It is a pleasure to serve under your chairmanship, Mr Hollobone. I am grateful to Brendan O'Hara for securing this debate in the time apportioned by the Backbench Business Committee. I pay tribute to his work as a member of the all-party parliamentary group for international freedom of religion or belief. The Minister for the Middle East, North Africa and North America would have been delighted to take part in this debate as part of his responsibilities, but he is travelling on ministerial duties. It is therefore my pleasure to respond on behalf of the Government. While I am sure the hon. Gentleman will understand that I am not the Minister with responsibility for this area, I do recognise the decent and honest conviction and the passion that he brought to the debate.
I am also grateful for the contributions from all other hon. Members, and I will try to respond to many of the points they have raised. I would like to acknowledge the hon. Members for Rutherglen and Hamilton West (Margaret Ferrier), for Strangford (Jim Shannon) and for Enfield North (Feryal Clark), as well as the two Opposition spokesmen, the hon. Members for Linlithgow and East Falkirk (Martyn Day) and for Enfield, Southgate (Bambos Charalambous), for their contributions.

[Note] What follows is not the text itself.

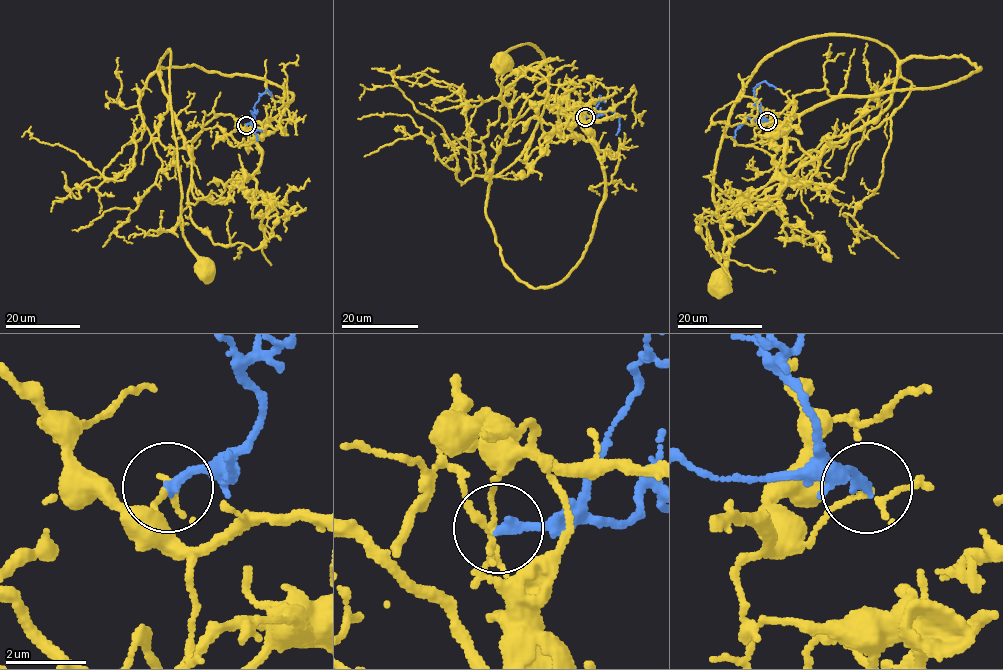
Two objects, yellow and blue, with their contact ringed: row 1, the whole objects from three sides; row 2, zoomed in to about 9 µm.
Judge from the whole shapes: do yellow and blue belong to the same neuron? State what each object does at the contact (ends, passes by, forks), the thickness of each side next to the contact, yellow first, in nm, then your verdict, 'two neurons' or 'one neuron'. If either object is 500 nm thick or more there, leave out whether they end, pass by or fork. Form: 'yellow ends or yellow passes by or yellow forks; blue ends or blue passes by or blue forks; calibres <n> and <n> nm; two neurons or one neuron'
yellow forks; blue ends; calibres 90 and 240 nm; two neurons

It is without doubt that the Yazidis have suffered immense pain and loss through the abhorrent crimes that Daesh has inflicted on them, some of which have been highlighted in the most harrowing terms today. The UK Government are steadfast in our support for the Yazidis and other religious minorities whose human rights have been so brutally violated by Daesh. We are committed to ensuring that the voices of those murdered, persecuted and silenced are heard, and that justice is secured for the survivors.
Nearly eight years ago, Daesh launched a brutal offensive against Sinjar—a region of northern Iraq. It killed up to 10,000 Yazidi people and forced thousands to flee their homes. It subjected them to torture, sexual violence and enslavement. Thousands of Yazidis, among Christians, Turkmens and other minorities, suffered unimaginable violence. The impact of these crimes resonates to this day.
Iraq’s religious and ethnic minority populations have dwindled as so many people have fled conflict and persecution. Amnesty International reports that 2,000 Yazidi children who were captured by Daesh have faced horrendous physical and mental trauma and now require urgent support from the Iraqi Government. Nearly 3,000 women and girls remain in captivity and 200,000 Yazidis remain displaced, living in camps without basic necessities. A wave of recent suicides among Yazidis grimly illustrates the mental health crisis they are facing. We condemn in the strongest terms the atrocities committed by Daesh against all civilians, including Yazidis, other minorities and the majority Muslim population in Syria and Iraq.
The hon. Member for Argyll and Bute described the Government’s policy. It is the long-standing policy of the British Government that the determination of genocide should be made by a competent court. Whether or not that determination is made, we are committed to robust action. In 2017, the UK was instrumental in the adoption of UN resolution 2379, which established the UN investigative team to promote accountability for crimes committed by Daesh. Since then, a huge amount of work has taken place to gather evidence to map the appalling crimes of Daesh. The UK Government have contributed nearly £2 million to the team, and we continue to champion its vital work. Above all, Yazidis and all other Iraqis deserve a safe and secure future, which is why we remain a leading member of the global coalition against Daesh, supporting the Government of Iraq to ensure that Daesh can never recover and repeat its appalling crimes.
Every hon. Member has asked about the UK Government’s position on the recent ruling of genocide in Germany. I will start by saying we condemn in the strongest terms the atrocities committed by Daesh against all civilians. We note the conviction in the German court on
To reduce the risk of a Daesh resurgence, it is essential to build a more stable and inclusive Iraq. The UK has designated Iraq as a human rights priority country. Work to promote and defend freedom of religion or belief in Iraq is at the centre of that strategy. We believe passionately that the freedom to choose and practise a religion or to have no religion at all is a universal human right that everyone should enjoy. We are standing up for those who face religious persecution and those denied the right to practise their faith or belief freely. We continue to press the Government of Iraq and the Kurdistan Regional Government to promote freedom of religion or belief and to improve the lives of religious minorities.